Work to complete: Although the records contain pictures, the copy must not; reproduce everything else in them exactly.

Input Start Marker

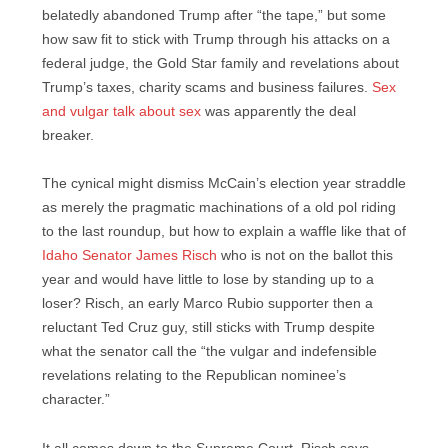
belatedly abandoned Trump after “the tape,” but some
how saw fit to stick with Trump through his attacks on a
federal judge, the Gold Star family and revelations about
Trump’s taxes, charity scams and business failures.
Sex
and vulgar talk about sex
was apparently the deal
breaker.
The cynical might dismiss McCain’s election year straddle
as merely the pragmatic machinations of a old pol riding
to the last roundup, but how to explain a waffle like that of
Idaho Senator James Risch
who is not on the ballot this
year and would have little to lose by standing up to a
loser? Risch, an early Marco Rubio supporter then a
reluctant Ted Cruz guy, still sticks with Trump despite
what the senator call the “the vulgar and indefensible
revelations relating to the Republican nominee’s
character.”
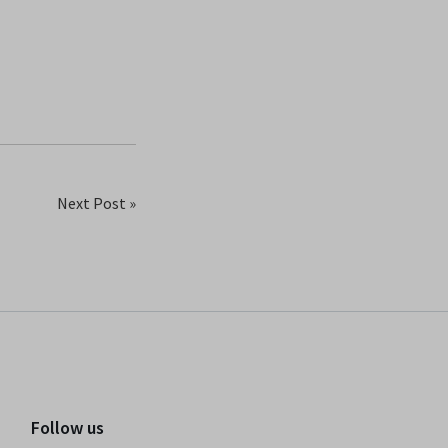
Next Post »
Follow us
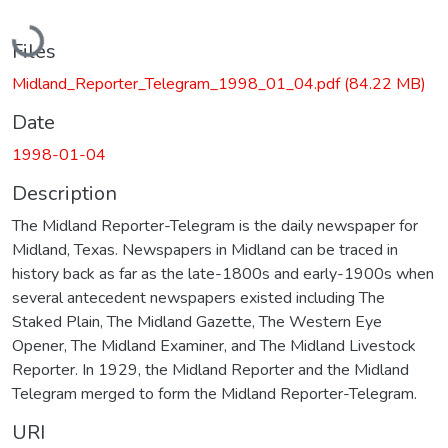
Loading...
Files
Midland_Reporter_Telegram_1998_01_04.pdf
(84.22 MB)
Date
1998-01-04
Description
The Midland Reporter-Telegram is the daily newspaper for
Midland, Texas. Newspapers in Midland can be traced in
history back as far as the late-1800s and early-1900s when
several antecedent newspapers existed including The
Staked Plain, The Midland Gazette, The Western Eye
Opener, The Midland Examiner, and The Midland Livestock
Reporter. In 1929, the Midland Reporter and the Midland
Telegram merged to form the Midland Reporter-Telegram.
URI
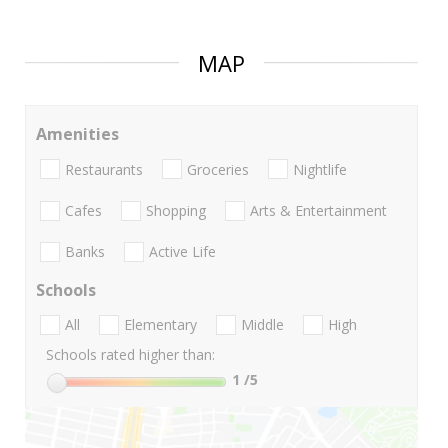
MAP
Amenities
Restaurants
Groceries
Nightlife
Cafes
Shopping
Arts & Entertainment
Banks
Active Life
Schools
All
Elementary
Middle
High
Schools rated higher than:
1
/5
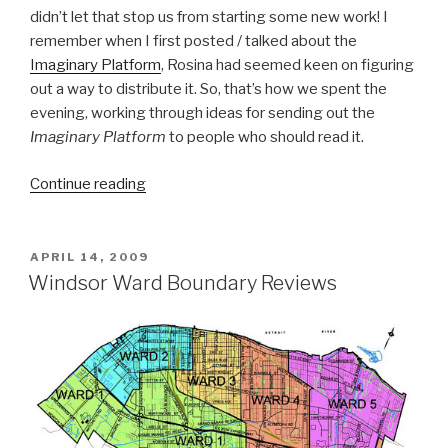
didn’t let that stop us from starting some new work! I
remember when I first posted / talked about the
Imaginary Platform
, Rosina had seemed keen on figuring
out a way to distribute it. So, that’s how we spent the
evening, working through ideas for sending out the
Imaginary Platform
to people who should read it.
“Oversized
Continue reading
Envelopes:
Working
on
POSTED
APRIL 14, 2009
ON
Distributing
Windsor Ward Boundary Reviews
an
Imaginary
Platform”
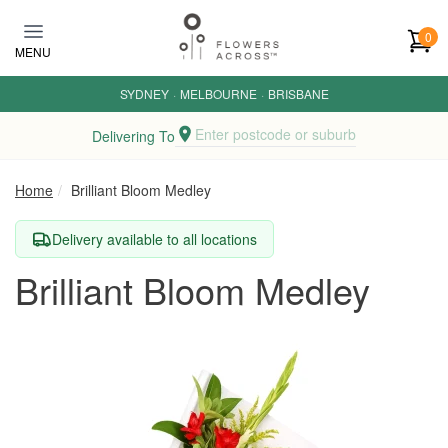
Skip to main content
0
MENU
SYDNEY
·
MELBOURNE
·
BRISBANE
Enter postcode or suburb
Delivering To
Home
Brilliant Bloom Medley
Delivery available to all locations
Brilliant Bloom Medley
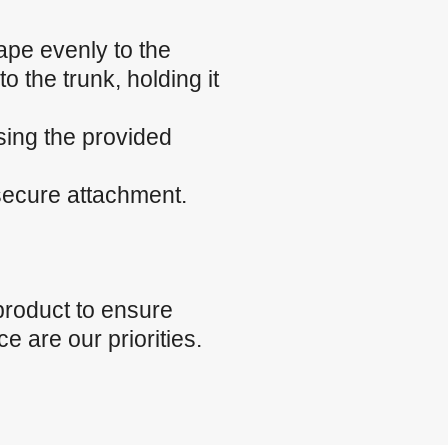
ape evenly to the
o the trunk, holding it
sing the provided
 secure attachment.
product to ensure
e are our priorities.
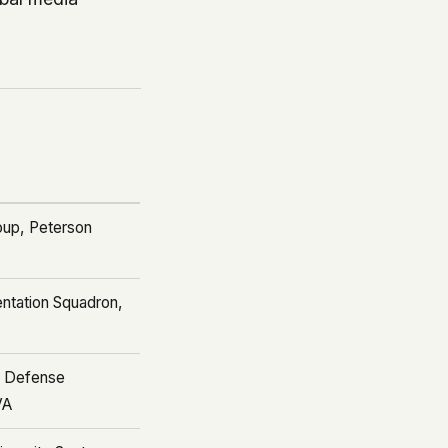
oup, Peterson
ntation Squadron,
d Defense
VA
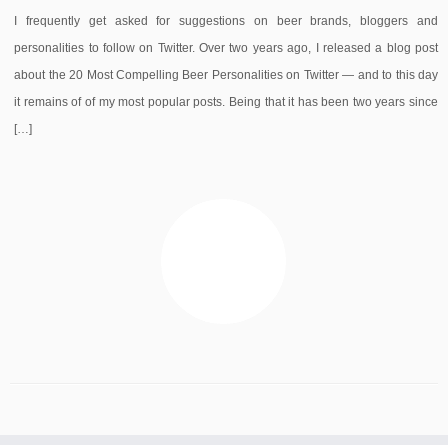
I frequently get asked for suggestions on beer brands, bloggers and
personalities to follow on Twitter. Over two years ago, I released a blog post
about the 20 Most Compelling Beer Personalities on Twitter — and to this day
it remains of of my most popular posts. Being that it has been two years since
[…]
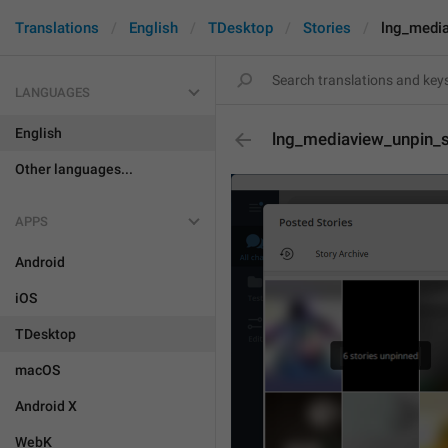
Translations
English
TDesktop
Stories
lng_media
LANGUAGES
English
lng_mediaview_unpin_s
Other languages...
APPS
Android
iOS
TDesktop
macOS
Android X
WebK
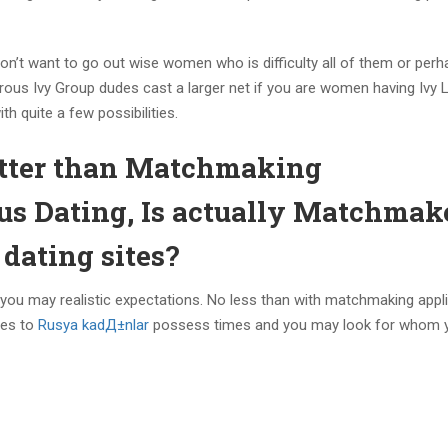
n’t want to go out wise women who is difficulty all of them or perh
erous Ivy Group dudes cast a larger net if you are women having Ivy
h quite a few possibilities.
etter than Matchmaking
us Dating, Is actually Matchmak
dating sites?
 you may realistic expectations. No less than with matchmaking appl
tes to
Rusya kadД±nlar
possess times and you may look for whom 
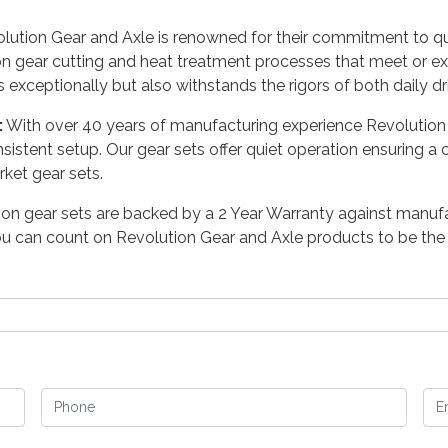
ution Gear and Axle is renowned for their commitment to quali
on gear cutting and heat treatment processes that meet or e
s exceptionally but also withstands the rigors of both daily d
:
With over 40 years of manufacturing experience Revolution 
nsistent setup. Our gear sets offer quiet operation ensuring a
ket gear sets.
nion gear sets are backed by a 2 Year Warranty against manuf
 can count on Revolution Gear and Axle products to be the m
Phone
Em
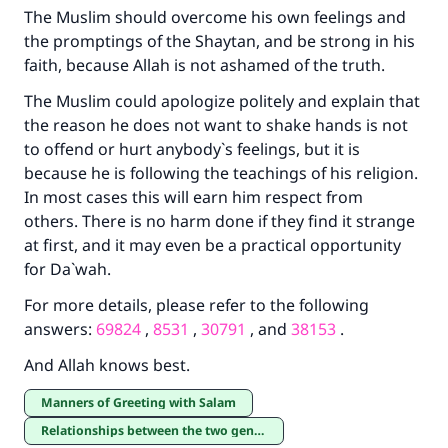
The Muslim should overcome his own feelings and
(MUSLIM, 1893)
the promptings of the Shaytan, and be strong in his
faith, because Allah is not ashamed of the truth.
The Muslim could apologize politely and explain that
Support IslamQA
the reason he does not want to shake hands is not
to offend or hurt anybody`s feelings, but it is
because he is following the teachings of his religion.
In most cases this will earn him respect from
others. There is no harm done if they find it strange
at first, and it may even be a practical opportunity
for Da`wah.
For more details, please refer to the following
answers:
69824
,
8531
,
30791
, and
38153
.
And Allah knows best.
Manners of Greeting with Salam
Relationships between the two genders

Input End Marker

Answer box:
belatedly abandoned Trump after “the tape,” but some
how saw fit to stick with Trump through his attacks on a
federal judge, the Gold Star family and revelations about
Trump’s taxes, charity scams and business failures.
Sex
and vulgar talk about sex
was apparently the deal
breaker.
The cynical might dismiss McCain’s election year straddle
as merely the pragmatic machinations of a old pol riding
to the last roundup, but how to explain a waffle like that of
Idaho Senator James Risch
who is not on the ballot this
year and would have little to lose by standing up to a
loser? Risch, an early Marco Rubio supporter then a
reluctant Ted Cruz guy, still sticks with Trump despite
what the senator call the “the vulgar and indefensible
revelations relating to the Republican nominee’s
character.”
Next Post »
Follow us
Loading...
Files
Midland_Reporter_Telegram_1998_01_04.pdf
(84.22 MB)
Date
1998-01-04
Description
The Midland Reporter-Telegram is the daily newspaper for
Midland, Texas. Newspapers in Midland can be traced in
history back as far as the late-1800s and early-1900s when
several antecedent newspapers existed including The
Staked Plain, The Midland Gazette, The Western Eye
Opener, The Midland Examiner, and The Midland Livestock
Reporter. In 1929, the Midland Reporter and the Midland
Telegram merged to form the Midland Reporter-Telegram.
URI
MAP
Amenities
Restaurants
Groceries
Nightlife
Cafes
Shopping
Arts & Entertainment
Banks
Active Life
Schools
All
Elementary
Middle
High
Schools rated higher than:
1
/5
didn’t let that stop us from starting some new work! I
remember when I first posted / talked about the
Imaginary Platform
, Rosina had seemed keen on figuring
out a way to distribute it. So, that’s how we spent the
evening, working through ideas for sending out the
Imaginary Platform
to people who should read it.
“Oversized
Continue reading
Envelopes:
Working
on
POSTED
APRIL 14, 2009
ON
Distributing
Windsor Ward Boundary Reviews
an
Imaginary
Platform”
Skip to main content
0
MENU
SYDNEY
·
MELBOURNE
·
BRISBANE
Enter postcode or suburb
Delivering To
Home
Brilliant Bloom Medley
Delivery available to all locations
Brilliant Bloom Medley
ape evenly to the
o the trunk, holding it
sing the provided
 secure attachment.
product to ensure
e are our priorities.
oup, Peterson
ntation Squadron,
d Defense
VA
I frequently get asked for suggestions on beer brands, bloggers and
personalities to follow on Twitter. Over two years ago, I released a blog post
about the 20 Most Compelling Beer Personalities on Twitter — and to this day
it remains of of my most popular posts. Being that it has been two years since
[…]
Translations
English
TDesktop
Stories
lng_media
LANGUAGES
English
lng_mediaview_unpin_s
Other languages...
APPS
Android
iOS
TDesktop
macOS
Android X
WebK
n’t want to go out wise women who is difficulty all of them or perh
erous Ivy Group dudes cast a larger net if you are women having Ivy
h quite a few possibilities.
etter than Matchmaking
us Dating, Is actually Matchmak
dating sites?
 you may realistic expectations. No less than with matchmaking appl
tes to
Rusya kadД±nlar
possess times and you may look for whom 
ution Gear and Axle is renowned for their commitment to quali
on gear cutting and heat treatment processes that meet or e
s exceptionally but also withstands the rigors of both daily d
:
With over 40 years of manufacturing experience Revolution 
nsistent setup. Our gear sets offer quiet operation ensuring a
ket gear sets.
nion gear sets are backed by a 2 Year Warranty against manuf
 can count on Revolution Gear and Axle products to be the m
Phone
Em
The Muslim should overcome his own feelings and
(MUSLIM, 1893)
the promptings of the Shaytan, and be strong in his
faith, because Allah is not ashamed of the truth.
The Muslim could apologize politely and explain that
Support IslamQA
the reason he does not want to shake hands is not
to offend or hurt anybody`s feelings, but it is
because he is following the teachings of his religion.
In most cases this will earn him respect from
others. There is no harm done if they find it strange
at first, and it may even be a practical opportunity
for Da`wah.
For more details, please refer to the following
answers:
69824
,
8531
,
30791
, and
38153
.
And Allah knows best.
Manners of Greeting with Salam
Relationships between the two genders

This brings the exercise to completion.